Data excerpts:
- Opening Delimiter -
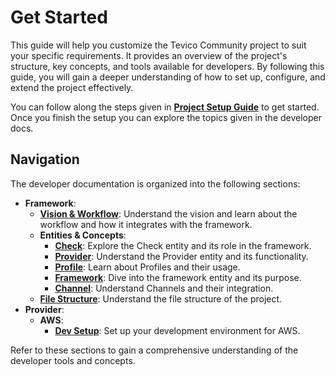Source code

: # Get Started

This guide will help you customize the Tevico Community project to suit your specific requirements. It provides an overview of the project's structure, key concepts, and tools available for developers. By following this guide, you will gain a deeper understanding of how to set up, configure, and extend the project effectively.

You can follow along the steps given in **[Project Setup Guide](../project-setup.md)** to get started. Once you finish the setup you can explore the topics given in the developer docs.

## Navigation

The developer documentation is organized into the following sections:

- **Framework**:
    - **[Vision & Workflow](concepts/workflow.md)**: Understand the vision and learn about the workflow and how it integrates with the framework.
    - **Entities & Concepts**:
        - **[Check](entities/check.md)**: Explore the Check entity and its role in the framework.
        - **[Provider](entities/provider.md)**: Understand the Provider entity and its functionality.
        - **[Profile](entities/profile.md)**: Learn about Profiles and their usage.
        - **[Framework](entities/framework.md)**: Dive into the framework entity and its purpose.
        - **[Channel](entities/channel.md)**: Understand Channels and their integration.
    - **[File Structure](concepts/file-structure.md)**: Understand the file structure of the project.
- **Provider**:
    - **AWS**:
        - **[Dev Setup](provider/aws-dev-setup.md)**: Set up your development environment for AWS.

Refer to these sections to gain a comprehensive understanding of the developer tools and concepts.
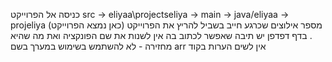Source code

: כניסה אל הפרוייקט src -> eliyaa\projectseliya -> main -> java/eliyaa -> projeliya (כאן נמצא הפרוייקט)
 מספר אילוצים שכרגע חייב בשביל להריץ את הפרוייקט .
בדף דפדפן יש תיבה שאפשר לכתוב בה אין לשנות את שם הפונקציה ואת מה שהיא מחזירה -  לא להשתמש בשימוש במערך בשם arr
אין לשים הערות בקוד
 



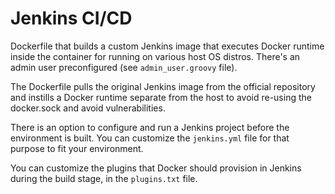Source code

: # Jenkins CI/CD
Dockerfile that builds a custom Jenkins image that executes Docker runtime inside the container for running on various host OS distros. There's an admin user preconfigured (see `admin_user.groovy` file).

The Dockerfile pulls the original Jenkins image from the official repository and instills a Docker runtime separate from the host to avoid
re-using the docker.sock and avoid vulnerabilities.

There is an option to configure and run a Jenkins project before the environment is built. You can customize the ``jenkins.yml`` file for that purpose to fit your environment. 

You can customize the plugins that Docker should provision in Jenkins during the build stage, in the ``plugins.txt`` file.


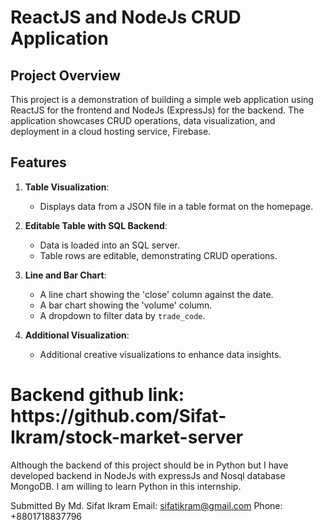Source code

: # ReactJS and NodeJs CRUD Application

## Project Overview

This project is a demonstration of building a simple web application using ReactJS for the frontend and NodeJs (ExpressJs) for the backend. The application showcases CRUD operations, data visualization, and deployment in a cloud hosting service, Firebase.

## Features

1. **Table Visualization**:
   - Displays data from a JSON file in a table format on the homepage.

2. **Editable Table with SQL Backend**:
   - Data is loaded into an SQL server.
   - Table rows are editable, demonstrating CRUD operations.

3. **Line and Bar Chart**:
   - A line chart showing the 'close' column against the date.
   - A bar chart showing the 'volume' column.
   - A dropdown to filter data by `trade_code`.

4. **Additional Visualization**:
   - Additional creative visualizations to enhance data insights.


<h1>Backend github link: https://github.com/Sifat-Ikram/stock-market-server</h1>
Although the backend of this project should be in Python but I have developed backend in NodeJs with expressJs and Nosql database MongoDB. I am willing to learn Python in this internship.

Submitted By
Md. Sifat Ikram
Email: sifatikram@gmail.com
Phone: +8801718837796
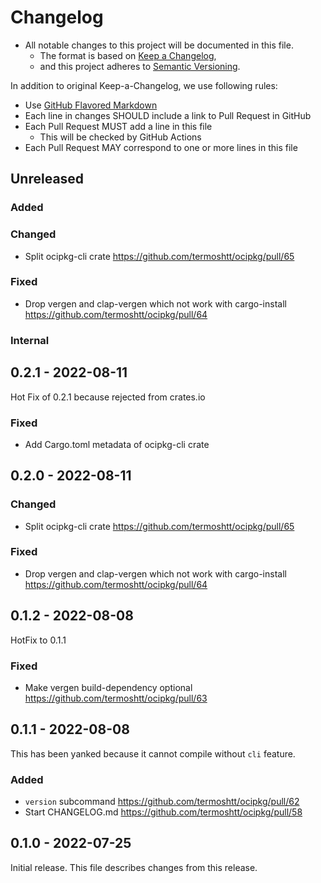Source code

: # Changelog

- All notable changes to this project will be documented in this file.
  - The format is based on [Keep a Changelog](https://keepachangelog.com/en/1.0.0/),
  - and this project adheres to [Semantic Versioning](https://semver.org/spec/v2.0.0.html).

In addition to original Keep-a-Changelog, we use following rules:

- Use [GitHub Flavored Markdown](https://github.github.com/gfm/)
- Each line in changes SHOULD include a link to Pull Request in GitHub
- Each Pull Request MUST add a line in this file
  - This will be checked by GitHub Actions
- Each Pull Request MAY correspond to one or more lines in this file

## Unreleased

### Added

### Changed
- Split ocipkg-cli crate https://github.com/termoshtt/ocipkg/pull/65

### Fixed
- Drop vergen and clap-vergen which not work with cargo-install https://github.com/termoshtt/ocipkg/pull/64

### Internal

## 0.2.1 - 2022-08-11

Hot Fix of 0.2.1 because rejected from crates.io

### Fixed
- Add Cargo.toml metadata of ocipkg-cli crate

## 0.2.0 - 2022-08-11

### Changed
- Split ocipkg-cli crate https://github.com/termoshtt/ocipkg/pull/65

### Fixed
- Drop vergen and clap-vergen which not work with cargo-install https://github.com/termoshtt/ocipkg/pull/64

## 0.1.2 - 2022-08-08

HotFix to 0.1.1

### Fixed
- Make vergen build-dependency optional https://github.com/termoshtt/ocipkg/pull/63

## 0.1.1 - 2022-08-08

This has been yanked because it cannot compile without `cli` feature.

### Added
- `version` subcommand https://github.com/termoshtt/ocipkg/pull/62
- Start CHANGELOG.md https://github.com/termoshtt/ocipkg/pull/58

## 0.1.0 - 2022-07-25

Initial release. This file describes changes from this release.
- Closing Delimiter -
Extract the source text from every one of the lines above and reproduce it character for character, leaving out the pictures.

Source code

: # Get Started

This guide will help you customize the Tevico Community project to suit your specific requirements. It provides an overview of the project's structure, key concepts, and tools available for developers. By following this guide, you will gain a deeper understanding of how to set up, configure, and extend the project effectively.

You can follow along the steps given in **[Project Setup Guide](../project-setup.md)** to get started. Once you finish the setup you can explore the topics given in the developer docs.

## Navigation

The developer documentation is organized into the following sections:

- **Framework**:
    - **[Vision & Workflow](concepts/workflow.md)**: Understand the vision and learn about the workflow and how it integrates with the framework.
    - **Entities & Concepts**:
        - **[Check](entities/check.md)**: Explore the Check entity and its role in the framework.
        - **[Provider](entities/provider.md)**: Understand the Provider entity and its functionality.
        - **[Profile](entities/profile.md)**: Learn about Profiles and their usage.
        - **[Framework](entities/framework.md)**: Dive into the framework entity and its purpose.
        - **[Channel](entities/channel.md)**: Understand Channels and their integration.
    - **[File Structure](concepts/file-structure.md)**: Understand the file structure of the project.
- **Provider**:
    - **AWS**:
        - **[Dev Setup](provider/aws-dev-setup.md)**: Set up your development environment for AWS.

Refer to these sections to gain a comprehensive understanding of the developer tools and concepts.
Source code

: כניסה אל הפרוייקט src -> eliyaa\projectseliya -> main -> java/eliyaa -> projeliya (כאן נמצא הפרוייקט)
 מספר אילוצים שכרגע חייב בשביל להריץ את הפרוייקט .
בדף דפדפן יש תיבה שאפשר לכתוב בה אין לשנות את שם הפונקציה ואת מה שהיא מחזירה -  לא להשתמש בשימוש במערך בשם arr
אין לשים הערות בקוד
 



Source code

: # Jenkins CI/CD
Dockerfile that builds a custom Jenkins image that executes Docker runtime inside the container for running on various host OS distros. There's an admin user preconfigured (see `admin_user.groovy` file).

The Dockerfile pulls the original Jenkins image from the official repository and instills a Docker runtime separate from the host to avoid
re-using the docker.sock and avoid vulnerabilities.

There is an option to configure and run a Jenkins project before the environment is built. You can customize the ``jenkins.yml`` file for that purpose to fit your environment. 

You can customize the plugins that Docker should provision in Jenkins during the build stage, in the ``plugins.txt`` file.


Source code

: # ReactJS and NodeJs CRUD Application

## Project Overview

This project is a demonstration of building a simple web application using ReactJS for the frontend and NodeJs (ExpressJs) for the backend. The application showcases CRUD operations, data visualization, and deployment in a cloud hosting service, Firebase.

## Features

1. **Table Visualization**:
   - Displays data from a JSON file in a table format on the homepage.

2. **Editable Table with SQL Backend**:
   - Data is loaded into an SQL server.
   - Table rows are editable, demonstrating CRUD operations.

3. **Line and Bar Chart**:
   - A line chart showing the 'close' column against the date.
   - A bar chart showing the 'volume' column.
   - A dropdown to filter data by `trade_code`.

4. **Additional Visualization**:
   - Additional creative visualizations to enhance data insights.


<h1>Backend github link: https://github.com/Sifat-Ikram/stock-market-server</h1>
Although the backend of this project should be in Python but I have developed backend in NodeJs with expressJs and Nosql database MongoDB. I am willing to learn Python in this internship.

Submitted By
Md. Sifat Ikram
Email: sifatikram@gmail.com
Phone: +8801718837796
Source code

: # Changelog

- All notable changes to this project will be documented in this file.
  - The format is based on [Keep a Changelog](https://keepachangelog.com/en/1.0.0/),
  - and this project adheres to [Semantic Versioning](https://semver.org/spec/v2.0.0.html).

In addition to original Keep-a-Changelog, we use following rules:

- Use [GitHub Flavored Markdown](https://github.github.com/gfm/)
- Each line in changes SHOULD include a link to Pull Request in GitHub
- Each Pull Request MUST add a line in this file
  - This will be checked by GitHub Actions
- Each Pull Request MAY correspond to one or more lines in this file

## Unreleased

### Added

### Changed
- Split ocipkg-cli crate https://github.com/termoshtt/ocipkg/pull/65

### Fixed
- Drop vergen and clap-vergen which not work with cargo-install https://github.com/termoshtt/ocipkg/pull/64

### Internal

## 0.2.1 - 2022-08-11

Hot Fix of 0.2.1 because rejected from crates.io

### Fixed
- Add Cargo.toml metadata of ocipkg-cli crate

## 0.2.0 - 2022-08-11

### Changed
- Split ocipkg-cli crate https://github.com/termoshtt/ocipkg/pull/65

### Fixed
- Drop vergen and clap-vergen which not work with cargo-install https://github.com/termoshtt/ocipkg/pull/64

## 0.1.2 - 2022-08-08

HotFix to 0.1.1

### Fixed
- Make vergen build-dependency optional https://github.com/termoshtt/ocipkg/pull/63

## 0.1.1 - 2022-08-08

This has been yanked because it cannot compile without `cli` feature.

### Added
- `version` subcommand https://github.com/termoshtt/ocipkg/pull/62
- Start CHANGELOG.md https://github.com/termoshtt/ocipkg/pull/58

## 0.1.0 - 2022-07-25

Initial release. This file describes changes from this release.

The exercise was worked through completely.